Da ieri sera devo ancora trovare uno che sia d’accordo con la classifica finale del Festival. Questo non vuol dire che Arisa abbia rubato la vittoria, per carità. Ma personalmente preferirei che tornasse la vecchia giuria popolare, al posto di quella cosiddetta di qualità. E mi piacerebbe che il televoto pesasse molto più del giudizio dei giornalisti, lo dico da giornalista. Se non altro per restituire agli italiani almeno la soddisfazione di decidere chi vince Sanremo, visto che tutte le altre decisioni ormai passano sopra le loro teste.

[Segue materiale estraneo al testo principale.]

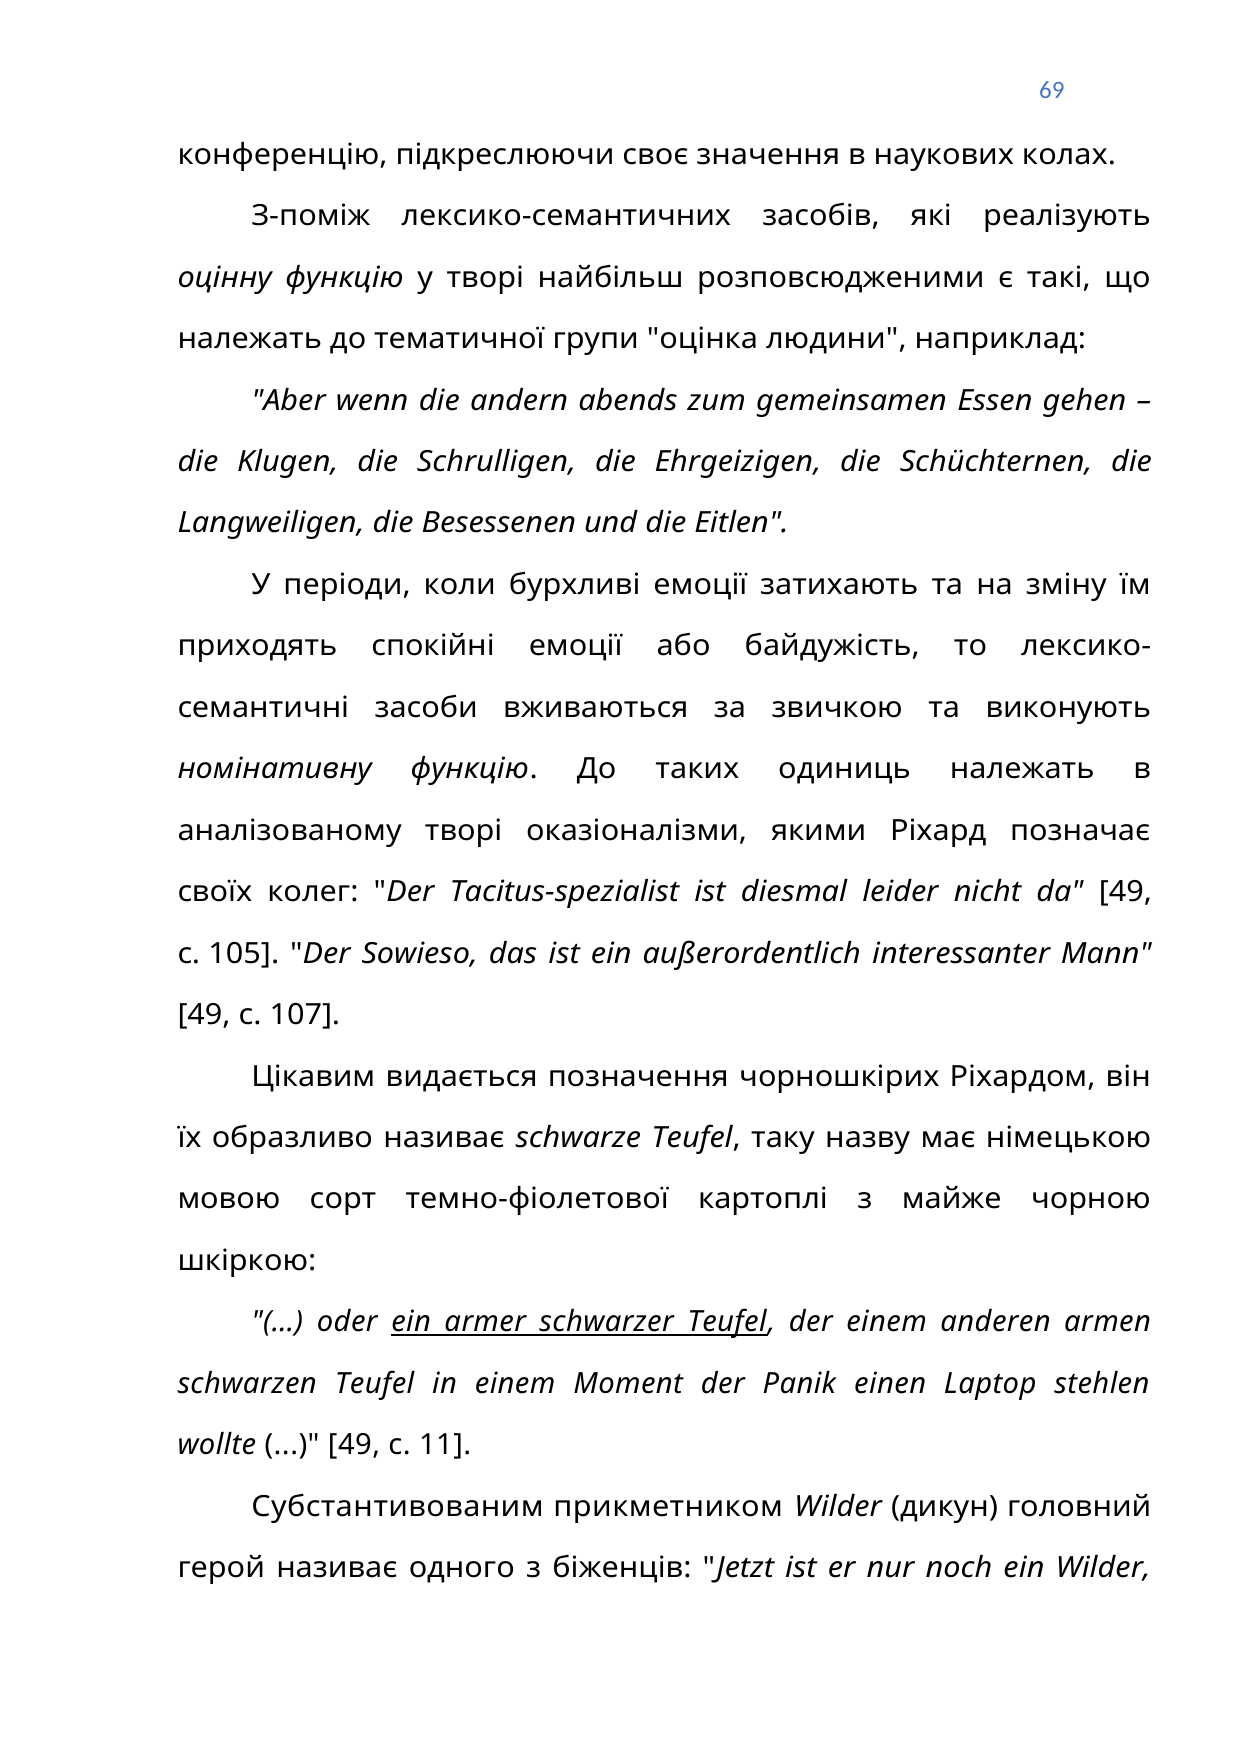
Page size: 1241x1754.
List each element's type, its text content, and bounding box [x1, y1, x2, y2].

text "Aber wenn die andern abends zum gemeinsamen Essen gehen – die Klugen, die Schrulligen, die Ehrgeizigen, die Schüchternen, die Langweiligen, die Besessenen und die Eitlen". [177, 379, 1152, 541]
text "(…) oder ein armer schwarzer Teufel, der einem anderen armen schwarzen Teufel in einem Moment der Panik einen Laptop stehlen wollte (...)" [49, с. 11]. [177, 1301, 1152, 1463]
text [177, 133, 1152, 173]
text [177, 1485, 1152, 1586]
text З-поміж лексико-семантичних засобів, які реалізують оцінну функцію у творі найбільш розповсюдженими є такі, що належать до тематичної групи "оцінка людини", наприклад: [177, 194, 1152, 357]
text Цікавим видається позначення чорношкірих Ріхардом, він їх образливо називає schwarze Teufel, таку назву має німецькою мовою сорт темно-фіолетової картоплі з майже чорною шкіркою: [177, 1055, 1152, 1279]
text У періоди, коли бурхливі емоції затихають та на зміну їм приходять спокійні емоції або байдужість, то лексико-семантичні засоби вживаються за звичкою та виконують номінативну функцію. До таких одиниць належать в аналізованому творі оказіоналізми, якими Ріхард позначає своїх колег: "Der Tacitus-spezialist ist diesmal leider nicht da" [49, с. 105]. "Der Sowieso, das ist ein außerordentlich interessanter Mann" [49, с. 107]. [177, 563, 1152, 1033]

Detto questo, neppure Ligabue e Crozza ce l’hanno fatta a risollevare le sorti della peggior edizione dal 2008. E un calo così significativo di audience (meno tre milioni rispetto alla scorsa edizione) non si può certo attribuire ai gusti degli spettatori in fatto di canzoni o di conduttori, nè alla concorrenza dei sociali network, della pay tv o del digitale perchè c’erano anche l’anno scorso, c’erano anche due anni fa quando la finale di Morandi registrò un ascolto nettamente superiore nonostante la concorrenza: concorrenza che stavolta, invece, ha calato le braghe dalla prima all’ultima serata.
Dunque il problema va oltre, com’è logico che sia perchè il Festival non rappresenta una semplice gara canora ma un fenomeno di costume, l’indicatore che rileva gli umori del momento. E per questo motivo appartiene a tutti gli italiani, sia a quelli che lo amano sia a quelli che lo detestano. Mentre la coppia Fazio-Littizzetto ha commesso l’errore, fatale, di considerarlo proprietà privata plasmandolo su modelli molto, troppo personali.

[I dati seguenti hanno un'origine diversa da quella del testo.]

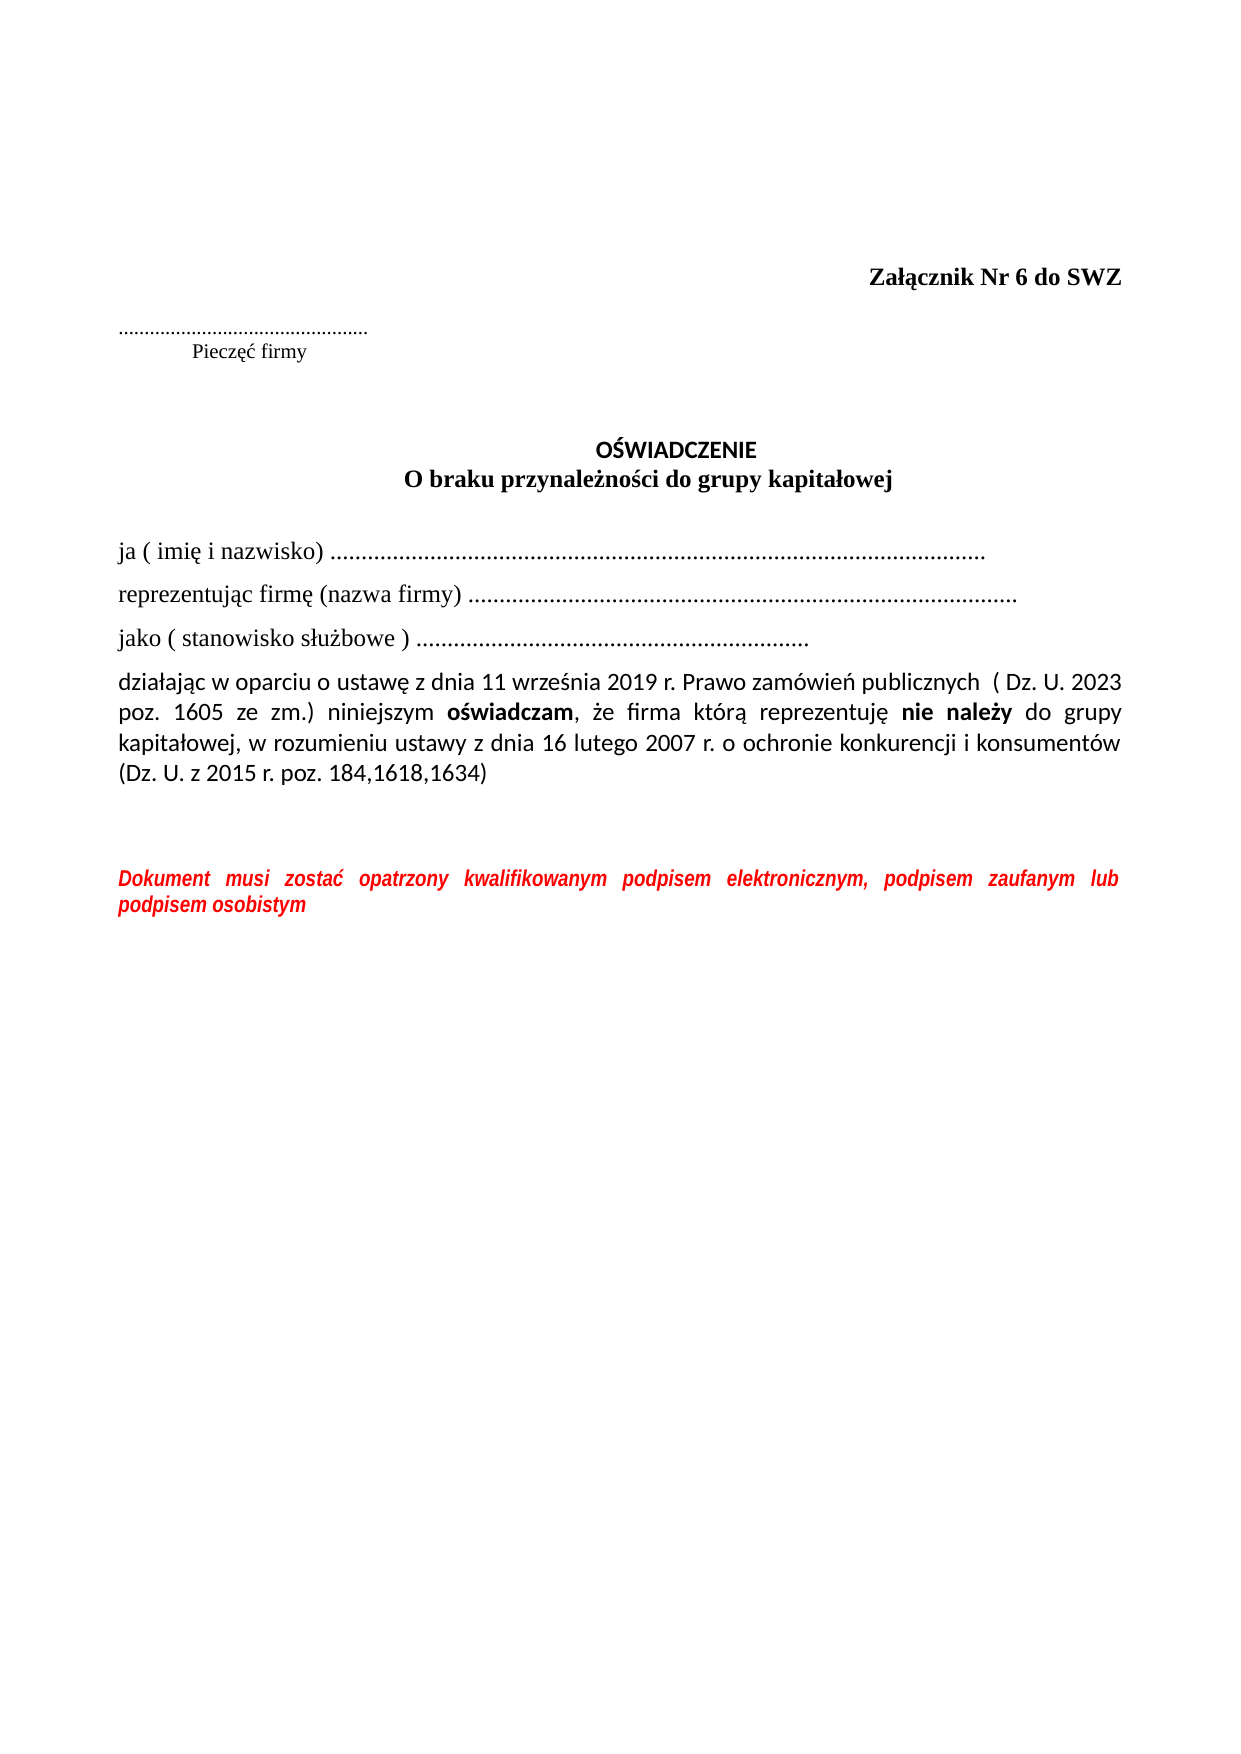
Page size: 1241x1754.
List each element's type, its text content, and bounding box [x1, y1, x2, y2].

In cinque serate i due ci hanno imposto la bellezza che piace a loro, gli ospiti erano tutti amici di Fazio, negli interventi della conduttrice non mancava mai la lezioncina di morale, abbiamo vissuto momenti di imbarazzo per esempio nel vedere Franca Valeri costretta a rimanere sul palco per un tempo che è sembrato interminabile, alla pretesa di una kermesse meno banale del solito si è contrapposta la costante ricerca di personaggi che garantissero audience e quindi sponsorizzazioni, a parte Crozza nessuno ha fatto ridere e casomai si è corso spesso il rischio di piangere per via di quelle continue commemorazioni funebri, il tutto a ritmo di tartaruga e in un’atmosfera pseudo radical-chic che con Sanremo non ha niente a che vedere.
L’altra sera, mentre la Littizzetto con il solito atteggiamento presupponente e provocatorio urlava che sulle passerelle di moda dovrebbero salire modelli con handicap, mi è tornato in mente quando Morandi presentò all’Ariston il suo amico down al quale aveva dedicato una canzone: senza bisogno di aggiungere mezza parola il messaggio arrivò dritto al cuore della platea, visibilmente commossa nel vedere Gianni che lo teneva per mano cantando insieme a lui. Questione di stile, di sensibilità, di umiltà.
Al contrario di quel che pensa il direttore di Raiuno,  non c’è bisogno d’inventarsi nulla di geniale. Certo, una formula più snella non guasterebbe. Ma per il resto basta restituire il Festival agli italiani, coinvolgerli, farli sentire protagonisti. Invece di guardarli dall’alto in basso trattandoli come una sottospecie umana da rieducare.